With the pictures omitted, print exactly the lines below, from the one containing "X91200000Y-64502550D03*" through the one containing "<source format=v>", and nothing else.

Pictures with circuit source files
#####

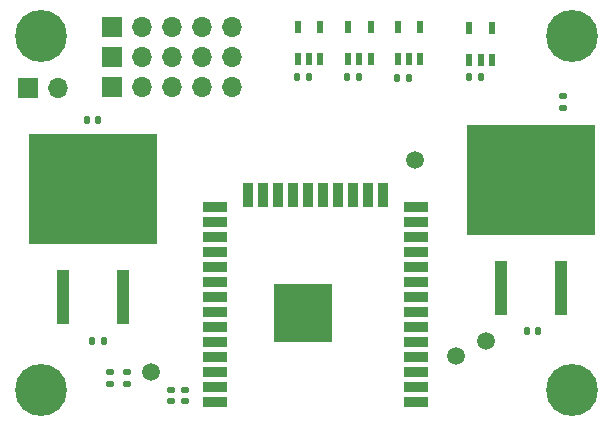
<source format=gbr>
%TF.GenerationSoftware,KiCad,Pcbnew,(6.0.0-0)*%
%TF.CreationDate,2022-04-22T00:51:05+02:00*%
%TF.ProjectId,ProtoBoard,50726f74-6f42-46f6-9172-642e6b696361,rev?*%
%TF.SameCoordinates,Original*%
%TF.FileFunction,Soldermask,Bot*%
%TF.FilePolarity,Negative*%
%FSLAX46Y46*%
G04 Gerber Fmt 4.6, Leading zero omitted, Abs format (unit mm)*
G04 Created by KiCad (PCBNEW (6.0.0-0)) date 2022-04-22 00:51:05*
%MOMM*%
%LPD*%
G01*
G04 APERTURE LIST*
G04 Aperture macros list*
%AMRoundRect*
0 Rectangle with rounded corners*
0 $1 Rounding radius*
0 $2 $3 $4 $5 $6 $7 $8 $9 X,Y pos of 4 corners*
0 Add a 4 corners polygon primitive as box body*
4,1,4,$2,$3,$4,$5,$6,$7,$8,$9,$2,$3,0*
0 Add four circle primitives for the rounded corners*
1,1,$1+$1,$2,$3*
1,1,$1+$1,$4,$5*
1,1,$1+$1,$6,$7*
1,1,$1+$1,$8,$9*
0 Add four rect primitives between the rounded corners*
20,1,$1+$1,$2,$3,$4,$5,0*
20,1,$1+$1,$4,$5,$6,$7,0*
20,1,$1+$1,$6,$7,$8,$9,0*
20,1,$1+$1,$8,$9,$2,$3,0*%
G04 Aperture macros list end*
%ADD10R,1.700000X1.700000*%
%ADD11O,1.700000X1.700000*%
%ADD12C,4.400000*%
%ADD13RoundRect,0.140000X-0.140000X-0.170000X0.140000X-0.170000X0.140000X0.170000X-0.140000X0.170000X0*%
%ADD14R,2.000000X0.900000*%
%ADD15R,0.900000X2.000000*%
%ADD16R,5.000000X5.000000*%
%ADD17C,1.500000*%
%ADD18RoundRect,0.140000X-0.170000X0.140000X-0.170000X-0.140000X0.170000X-0.140000X0.170000X0.140000X0*%
%ADD19RoundRect,0.135000X0.135000X0.185000X-0.135000X0.185000X-0.135000X-0.185000X0.135000X-0.185000X0*%
%ADD20R,0.508000X1.003300*%
%ADD21RoundRect,0.140000X0.170000X-0.140000X0.170000X0.140000X-0.170000X0.140000X-0.170000X-0.140000X0*%
%ADD22RoundRect,0.135000X0.185000X-0.135000X0.185000X0.135000X-0.185000X0.135000X-0.185000X-0.135000X0*%
%ADD23R,1.100000X4.600000*%
%ADD24R,10.800000X9.400000*%
%ADD25RoundRect,0.140000X0.140000X0.170000X-0.140000X0.170000X-0.140000X-0.170000X0.140000X-0.170000X0*%
G04 APERTURE END LIST*
D10*
%TO.C,J8*%
X66075000Y-66880000D03*
D11*
X68615000Y-66880000D03*
X71155000Y-66880000D03*
X73695000Y-66880000D03*
X76235000Y-66880000D03*
%TD*%
D10*
%TO.C,J1*%
X58975000Y-66900000D03*
D11*
X61515000Y-66900000D03*
%TD*%
D12*
%TO.C,H1*%
X60000000Y-62550000D03*
%TD*%
D10*
%TO.C,J6*%
X66075000Y-64340000D03*
D11*
X68615000Y-64340000D03*
X71155000Y-64340000D03*
X73695000Y-64340000D03*
X76235000Y-64340000D03*
%TD*%
D10*
%TO.C,J5*%
X66075000Y-61800000D03*
D11*
X68615000Y-61800000D03*
X71155000Y-61800000D03*
X73695000Y-61800000D03*
X76235000Y-61800000D03*
%TD*%
D12*
%TO.C,H4*%
X60000000Y-92500000D03*
%TD*%
%TO.C,H3*%
X105000000Y-62550000D03*
%TD*%
%TO.C,H2*%
X105000000Y-92500000D03*
%TD*%
D13*
%TO.C,C6*%
X64370000Y-88350000D03*
X65330000Y-88350000D03*
%TD*%
D14*
%TO.C,U1*%
X74750000Y-93505000D03*
X74750000Y-92235000D03*
X74750000Y-90965000D03*
X74750000Y-89695000D03*
X74750000Y-88425000D03*
X74750000Y-87155000D03*
X74750000Y-85885000D03*
X74750000Y-84615000D03*
X74750000Y-83345000D03*
X74750000Y-82075000D03*
X74750000Y-80805000D03*
X74750000Y-79535000D03*
X74750000Y-78265000D03*
X74750000Y-76995000D03*
D15*
X77535000Y-75995000D03*
X78805000Y-75995000D03*
X80075000Y-75995000D03*
X81345000Y-75995000D03*
X82615000Y-75995000D03*
X83885000Y-75995000D03*
X85155000Y-75995000D03*
X86425000Y-75995000D03*
X87695000Y-75995000D03*
X88965000Y-75995000D03*
D14*
X91750000Y-76995000D03*
X91750000Y-78265000D03*
X91750000Y-79535000D03*
X91750000Y-80805000D03*
X91750000Y-82075000D03*
X91750000Y-83345000D03*
X91750000Y-84615000D03*
X91750000Y-85885000D03*
X91750000Y-87155000D03*
X91750000Y-88425000D03*
X91750000Y-89695000D03*
X91750000Y-90965000D03*
X91750000Y-92235000D03*
X91750000Y-93505000D03*
D16*
X82250000Y-86005000D03*
%TD*%
D17*
%TO.C,TP3*%
X95200000Y-89650000D03*
%TD*%
D18*
%TO.C,C4*%
X71050000Y-92470000D03*
X71050000Y-93430000D03*
%TD*%
D13*
%TO.C,C8*%
X101170000Y-87500000D03*
X102130000Y-87500000D03*
%TD*%
D17*
%TO.C,TP2*%
X97700000Y-88400000D03*
%TD*%
D19*
%TO.C,R10*%
X86960000Y-66050000D03*
X85940000Y-66050000D03*
%TD*%
D18*
%TO.C,C3*%
X72250000Y-92470000D03*
X72250000Y-93430000D03*
%TD*%
D20*
%TO.C,U8*%
X87950001Y-64502550D03*
X87000000Y-64502550D03*
X86049999Y-64502550D03*
X86049999Y-61797450D03*
X87950001Y-61797450D03*
%TD*%
D17*
%TO.C,TP4*%
X91700000Y-73050000D03*
%TD*%
D21*
%TO.C,C9*%
X104200000Y-68600000D03*
X104200000Y-67640000D03*
%TD*%
D19*
%TO.C,R12*%
X91210000Y-66100000D03*
X90190000Y-66100000D03*
%TD*%
D20*
%TO.C,U10*%
X92150001Y-64502550D03*
X91200000Y-64502550D03*
X90249999Y-64502550D03*
X90249999Y-61797450D03*
X92150001Y-61797450D03*
%TD*%
%TO.C,U9*%
X83700001Y-64502550D03*
X82750000Y-64502550D03*
X81799999Y-64502550D03*
X81799999Y-61797450D03*
X83700001Y-61797450D03*
%TD*%
D22*
%TO.C,R8*%
X67300000Y-92010000D03*
X67300000Y-90990000D03*
%TD*%
D17*
%TO.C,TP1*%
X69350000Y-91000000D03*
%TD*%
D19*
%TO.C,R11*%
X82760000Y-66050000D03*
X81740000Y-66050000D03*
%TD*%
D23*
%TO.C,U6*%
X104090000Y-83875000D03*
D24*
X101550000Y-74725000D03*
D23*
X99010000Y-83875000D03*
%TD*%
D21*
%TO.C,C2*%
X65900000Y-91980000D03*
X65900000Y-91020000D03*
%TD*%
D23*
%TO.C,U3*%
X66940000Y-84625000D03*
D24*
X64400000Y-75475000D03*
D23*
X61860000Y-84625000D03*
%TD*%
D25*
%TO.C,C7*%
X64880000Y-69650000D03*
X63920000Y-69650000D03*
%TD*%
D19*
%TO.C,R9*%
X97260000Y-66050000D03*
X96240000Y-66050000D03*
%TD*%
D20*
%TO.C,U7*%
X98200001Y-64552550D03*
X97250000Y-64552550D03*
X96299999Y-64552550D03*
X96299999Y-61847450D03*
X98200001Y-61847450D03*
%TD*%
M02*

</source>
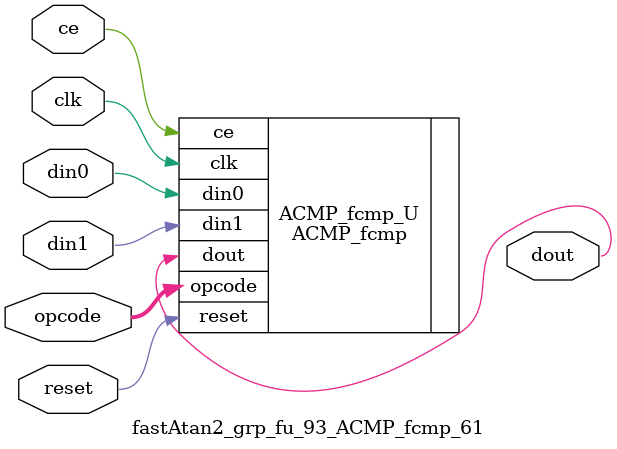
<source format=v>

`timescale 1 ns / 1 ps
module fastAtan2_grp_fu_93_ACMP_fcmp_61(
    clk,
    reset,
    ce,
    din0,
    din1,
    opcode,
    dout);

parameter ID = 32'd1;
parameter NUM_STAGE = 32'd1;
parameter din0_WIDTH = 32'd1;
parameter din1_WIDTH = 32'd1;
parameter dout_WIDTH = 32'd1;
input clk;
input reset;
input ce;
input[din0_WIDTH - 1:0] din0;
input[din1_WIDTH - 1:0] din1;
input[5 - 1:0] opcode;
output[dout_WIDTH - 1:0] dout;



ACMP_fcmp #(
.ID( ID ),
.NUM_STAGE( 3 ),
.din0_WIDTH( din0_WIDTH ),
.din1_WIDTH( din1_WIDTH ),
.dout_WIDTH( dout_WIDTH ))
ACMP_fcmp_U(
    .clk( clk ),
    .reset( reset ),
    .ce( ce ),
    .din0( din0 ),
    .din1( din1 ),
    .dout( dout ),
    .opcode( opcode ));

endmodule

</source>
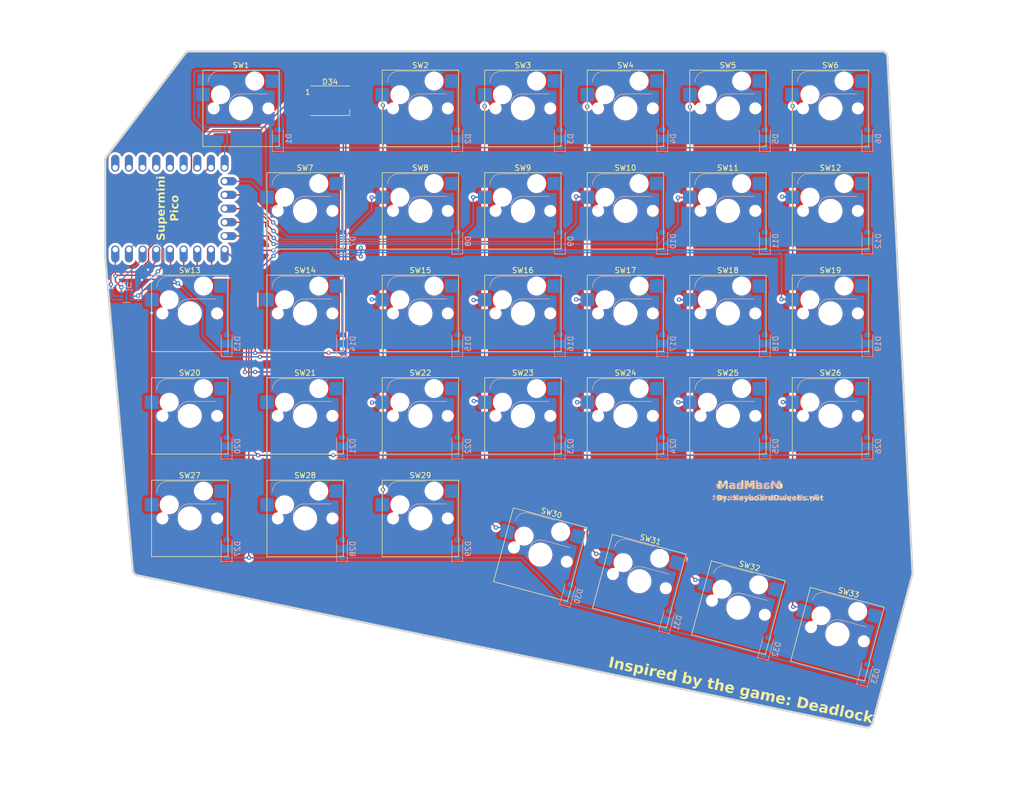
<source format=kicad_pcb>
(kicad_pcb (version 20221018) (generator pcbnew)

  (general
    (thickness 1.6)
  )

  (paper "A4")
  (layers
    (0 "F.Cu" signal)
    (31 "B.Cu" signal)
    (32 "B.Adhes" user "B.Adhesive")
    (33 "F.Adhes" user "F.Adhesive")
    (34 "B.Paste" user)
    (35 "F.Paste" user)
    (36 "B.SilkS" user "B.Silkscreen")
    (37 "F.SilkS" user "F.Silkscreen")
    (38 "B.Mask" user)
    (39 "F.Mask" user)
    (40 "Dwgs.User" user "User.Drawings")
    (41 "Cmts.User" user "User.Comments")
    (42 "Eco1.User" user "User.Eco1")
    (43 "Eco2.User" user "User.Eco2")
    (44 "Edge.Cuts" user)
    (45 "Margin" user)
    (46 "B.CrtYd" user "B.Courtyard")
    (47 "F.CrtYd" user "F.Courtyard")
    (48 "B.Fab" user)
    (49 "F.Fab" user)
    (50 "User.1" user)
    (51 "User.2" user)
    (52 "User.3" user)
    (53 "User.4" user)
    (54 "User.5" user)
    (55 "User.6" user)
    (56 "User.7" user)
    (57 "User.8" user)
    (58 "User.9" user)
  )

  (setup
    (pad_to_mask_clearance 0)
    (pcbplotparams
      (layerselection 0x00090fc_ffffffff)
      (plot_on_all_layers_selection 0x0000000_00000000)
      (disableapertmacros false)
      (usegerberextensions false)
      (usegerberattributes true)
      (usegerberadvancedattributes true)
      (creategerberjobfile true)
      (dashed_line_dash_ratio 12.000000)
      (dashed_line_gap_ratio 3.000000)
      (svgprecision 4)
      (plotframeref false)
      (viasonmask false)
      (mode 1)
      (useauxorigin false)
      (hpglpennumber 1)
      (hpglpenspeed 20)
      (hpglpendiameter 15.000000)
      (dxfpolygonmode true)
      (dxfimperialunits false)
      (dxfusepcbnewfont true)
      (psnegative false)
      (psa4output false)
      (plotreference true)
      (plotvalue true)
      (plotinvisibletext false)
      (sketchpadsonfab false)
      (subtractmaskfromsilk false)
      (outputformat 3)
      (mirror false)
      (drillshape 0)
      (scaleselection 1)
      (outputdirectory "DXF/")
    )
  )

  (net 0 "")
  (net 1 "ROW0")
  (net 2 "Net-(D1-A)")
  (net 3 "Net-(D2-A)")
  (net 4 "Net-(D3-A)")
  (net 5 "Net-(D4-A)")
  (net 6 "Net-(D5-A)")
  (net 7 "Net-(D6-A)")
  (net 8 "ROW1")
  (net 9 "Net-(D7-A)")
  (net 10 "Net-(D8-A)")
  (net 11 "Net-(D9-A)")
  (net 12 "Net-(D10-A)")
  (net 13 "Net-(D11-A)")
  (net 14 "Net-(D12-A)")
  (net 15 "ROW2")
  (net 16 "Net-(D13-A)")
  (net 17 "Net-(D14-A)")
  (net 18 "Net-(D15-A)")
  (net 19 "Net-(D16-A)")
  (net 20 "Net-(D17-A)")
  (net 21 "Net-(D18-A)")
  (net 22 "Net-(D19-A)")
  (net 23 "ROW3")
  (net 24 "Net-(D20-A)")
  (net 25 "Net-(D21-A)")
  (net 26 "Net-(D22-A)")
  (net 27 "Net-(D23-A)")
  (net 28 "Net-(D24-A)")
  (net 29 "Net-(D25-A)")
  (net 30 "Net-(D26-A)")
  (net 31 "ROW4")
  (net 32 "Net-(D27-A)")
  (net 33 "Net-(D28-A)")
  (net 34 "Net-(D29-A)")
  (net 35 "Net-(D30-A)")
  (net 36 "Net-(D31-A)")
  (net 37 "Net-(D32-A)")
  (net 38 "Net-(D33-A)")
  (net 39 "GND")
  (net 40 "COL0")
  (net 41 "COL1")
  (net 42 "COL2")
  (net 43 "COL3")
  (net 44 "COL4")
  (net 45 "COL5")
  (net 46 "COL00")
  (net 47 "unconnected-(U1-2-Pad3)")
  (net 48 "unconnected-(U1-3-Pad4)")
  (net 49 "unconnected-(U1-4-Pad5)")
  (net 50 "unconnected-(U1-5-Pad6)")
  (net 51 "unconnected-(U1-6-Pad7)")
  (net 52 "unconnected-(D34-DOUT-Pad2)")
  (net 53 "unconnected-(U1-1-Pad2)")
  (net 54 "unconnected-(U1-0-Pad1)")
  (net 55 "RGB")
  (net 56 "5v")
  (net 57 "RGBMCU")
  (net 58 "3v3")

  (footprint "PCM_Switch_Keyboard_Hotswap_Kailh:SW_Hotswap_Kailh_MX_1.25u" (layer "F.Cu") (at 88.10625 76.2))

  (footprint "PCM_Switch_Keyboard_Hotswap_Kailh:SW_Hotswap_Kailh_MX_1.00u" (layer "F.Cu") (at 66.675 76.2))

  (footprint "PCM_Switch_Keyboard_Hotswap_Kailh:SW_Hotswap_Kailh_MX_1.00u" (layer "F.Cu") (at 128.5875 95.25))

  (footprint "PCM_Switch_Keyboard_Hotswap_Kailh:SW_Hotswap_Kailh_MX_1.00u" (layer "F.Cu") (at 109.5375 38.1))

  (footprint "PCM_Switch_Keyboard_Hotswap_Kailh:SW_Hotswap_Kailh_MX_1.00u" (layer "F.Cu") (at 66.675 114.3))

  (footprint "PCM_Switch_Keyboard_Hotswap_Kailh:SW_Hotswap_Kailh_MX_1.00u" (layer "F.Cu") (at 166.6875 95.25))

  (footprint "PCM_Switch_Keyboard_Hotswap_Kailh:SW_Hotswap_Kailh_MX_1.00u" (layer "F.Cu") (at 109.5375 57.15))

  (footprint "PCM_Switch_Keyboard_Hotswap_Kailh:SW_Hotswap_Kailh_MX_1.50u_90deg" (layer "F.Cu") (at 187.02852 135.825122 -15))

  (footprint "PCM_Switch_Keyboard_Hotswap_Kailh:SW_Hotswap_Kailh_MX_1.00u" (layer "F.Cu") (at 109.5375 114.3))

  (footprint "PCM_Switch_Keyboard_Hotswap_Kailh:SW_Hotswap_Kailh_MX_1.00u" (layer "F.Cu") (at 128.5875 38.1))

  (footprint "PCM_Switch_Keyboard_Hotswap_Kailh:SW_Hotswap_Kailh_MX_1.00u" (layer "F.Cu") (at 109.5375 95.25))

  (footprint "PCM_Switch_Keyboard_Hotswap_Kailh:SW_Hotswap_Kailh_MX_1.00u" (layer "F.Cu") (at 66.675 95.25))

  (footprint "PCM_Switch_Keyboard_Hotswap_Kailh:SW_Hotswap_Kailh_MX_1.25u" (layer "F.Cu") (at 88.10625 95.25))

  (footprint "PCM_Switch_Keyboard_Hotswap_Kailh:SW_Hotswap_Kailh_MX_1.00u" (layer "F.Cu") (at 109.5375 76.2))

  (footprint "PCM_Switch_Keyboard_Hotswap_Kailh:SW_Hotswap_Kailh_MX_1.25u" (layer "F.Cu") (at 88.10625 57.15))

  (footprint "PCM_Switch_Keyboard_Hotswap_Kailh:SW_Hotswap_Kailh_MX_1.00u" (layer "F.Cu") (at 185.7375 76.2))

  (footprint "PCM_Switch_Keyboard_Hotswap_Kailh:SW_Hotswap_Kailh_MX_1.00u" (layer "F.Cu") (at 185.7375 95.25))

  (footprint "PCM_Switch_Keyboard_Hotswap_Kailh:SW_Hotswap_Kailh_MX_1.00u" (layer "F.Cu") (at 128.5875 76.2))

  (footprint "PCM_Switch_Keyboard_Hotswap_Kailh:SW_Hotswap_Kailh_MX_1.50u_90deg" (layer "F.Cu")
    (tstamp 6963b34e-2915-4939-96fa-972a6126abbb)
    (at 168.627633 130.89462 -15)
    (descr "Kailh keyswitch Hotswap Socket Keycap 1.50u 90deg")
    (tags "Kailh Keyboard Keyswitch Switch Hotswap Socket Relief Cutout Keycap 1.50u 90deg")
    (property "Sheetfile" "MadMacro.kicad_sch")
    (property "Sheetname" "")
    (path "/750de991-6d75-40ee-b426-155205cc398a")
    (attr smd)
    (fp_text reference "SW32" (at 0 -8 165) (layer "F.SilkS")
        (effects (font (size 1 1) (thickness 0.15)))
      (tstamp aec4d7a8-eeec-47b7-99cb-1418055a26ea)
    )
    (fp_text value "SW_PUSH" (at 0 8 165) (layer "F.Fab")
        (effects (font (size 1 1) (thickness 0.15)))
      (tstamp c1534b1c-a2cc-4dc7-8855-2ec2d469a17c)
    )
    (fp_text user "${REFERENCE}" (at 0 0 165) (layer "F.Fab")
        (effects (font (size 1 1) (thickness 0.15)))
      (tstamp 8923e643-21ad-417a-a895-a4b358741512)
    )
    (fp_line (start -4.1 -6.9) (end 1 -6.9)
      (stroke (width 0.12) (type solid)) (layer "B.SilkS") (tstamp 1381564e-c7be-4813-a218-71958f759703))
    (fp_line (start -0.2 -2.7) (end 4.9 -2.7)
      (stroke (width 0.12) (type solid)) (layer "B.SilkS") (tstamp 880ecad2-89d4-4d5d-af50-9cce692ca13a))
    (fp_arc (start -6.1 -4.9) (mid -5.514213 -6.314214) (end -4.1 -6.9)
      (stroke (width 0.12) (type solid)) (layer "B.SilkS") (tstamp 043e4ff9-324a-4760-8866-998c05750477))
    (fp_arc (start -2.2 -0.7) (mid -1.614214 -2.114213) (end -0.2 -2.7)
      (stroke (width 0.12) (type solid)) (layer "B.SilkS") (tstamp 34cf14ae-664b-4d2d-b716-089bb8ff9b2c))
    (fp_line (start -7.1 -7.1) (end -7.1 7.1)
      (stroke (width 0.12) (type solid)) (layer "F.SilkS") (tstamp 0f40179a-55ca-4f23-8a78-e351891292fd))
    (fp_line (start -7.1 7.1) (end 7.1 7.1)
      (stroke (width 0.12) (type solid)) (layer "F.SilkS") (tstamp cc4aea07-6060-4a38-9bd3-1cf8e1955071))
    (fp_line (start 7.1 -7.1) (end -7.1 -7.1)
      (stroke (width 0.12) (type solid)) (layer "F.SilkS") (tstamp 4f457065-a8c0-40ec-a799-d0ee5fdcfe18))
    (fp_line (start 7.1 7.1) (end 7.1 -7.1)
      (stroke (width 0.12) (type solid)) (layer "F.SilkS") (tstamp 6df9de01-d0a7-4ded-b923-42f5787beaee))
    (fp_line (start -9.525 -14.2875) (end 9.525 -14.2875)
      (stroke (width 0.1) (type solid)) (layer "Dwgs.User") (tstamp d5043fae-2560-4d28-8979-d5e1af70626e))
    (fp_line (start -9.525 14.2875) (end -9.525 -14.2875)
      (stroke (width 0.1) (type solid)) (layer "Dwgs.User") (tstamp a6baa921-9466-4e59-9190-a630d1f418d3))
    (fp_line (start 9.525 -14.2875) (end 9.525 1
... [2002505 chars truncated]
</source>
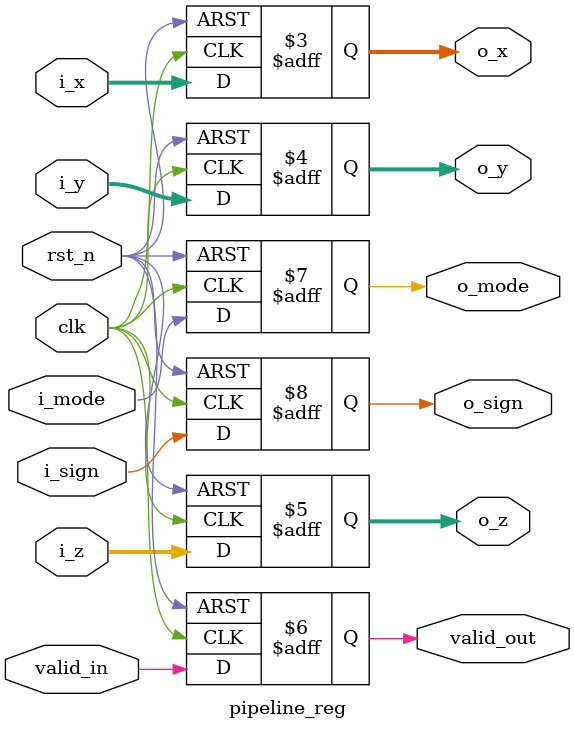
<source format=sv>
module pipeline_reg #(
    parameter WIDTH = 16
) (
    input logic signed [WIDTH-1:0] i_x,
    i_y,
    i_z,
    input logic i_mode,
    rst_n,
    clk,
    valid_in,
    i_sign,
    output logic signed [WIDTH-1:0] o_x,
    o_y,
    o_z,
    output logic valid_out,
    o_mode,
    o_sign
);
  always_ff @(posedge clk or negedge rst_n) begin
    if (!rst_n) begin
      o_x <= 'b0;
      o_y <= 'b0;
      o_z <= 'b0;
      o_mode <= 'b0;
      o_sign <= 'b0;
      valid_out <= 'b0;
    end else begin

      o_x <= i_x;
      o_y <= i_y;
      o_z <= i_z;
      o_mode <= i_mode;
      o_sign <= i_sign;
      valid_out <= valid_in;


    end
  end
endmodule

</source>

#####

Solution:
X91200000Y-64502550D03*
X90249999Y-64502550D03*
X90249999Y-61797450D03*
X92150001Y-61797450D03*
%TD*%
%TO.C,U9*%
X83700001Y-64502550D03*
X82750000Y-64502550D03*
X81799999Y-64502550D03*
X81799999Y-61797450D03*
X83700001Y-61797450D03*
%TD*%
D22*
%TO.C,R8*%
X67300000Y-92010000D03*
X67300000Y-90990000D03*
%TD*%
D17*
%TO.C,TP1*%
X69350000Y-91000000D03*
%TD*%
D19*
%TO.C,R11*%
X82760000Y-66050000D03*
X81740000Y-66050000D03*
%TD*%
D23*
%TO.C,U6*%
X104090000Y-83875000D03*
D24*
X101550000Y-74725000D03*
D23*
X99010000Y-83875000D03*
%TD*%
D21*
%TO.C,C2*%
X65900000Y-91980000D03*
X65900000Y-91020000D03*
%TD*%
D23*
%TO.C,U3*%
X66940000Y-84625000D03*
D24*
X64400000Y-75475000D03*
D23*
X61860000Y-84625000D03*
%TD*%
D25*
%TO.C,C7*%
X64880000Y-69650000D03*
X63920000Y-69650000D03*
%TD*%
D19*
%TO.C,R9*%
X97260000Y-66050000D03*
X96240000Y-66050000D03*
%TD*%
D20*
%TO.C,U7*%
X98200001Y-64552550D03*
X97250000Y-64552550D03*
X96299999Y-64552550D03*
X96299999Y-61847450D03*
X98200001Y-61847450D03*
%TD*%
M02*

</source>
<source format=v>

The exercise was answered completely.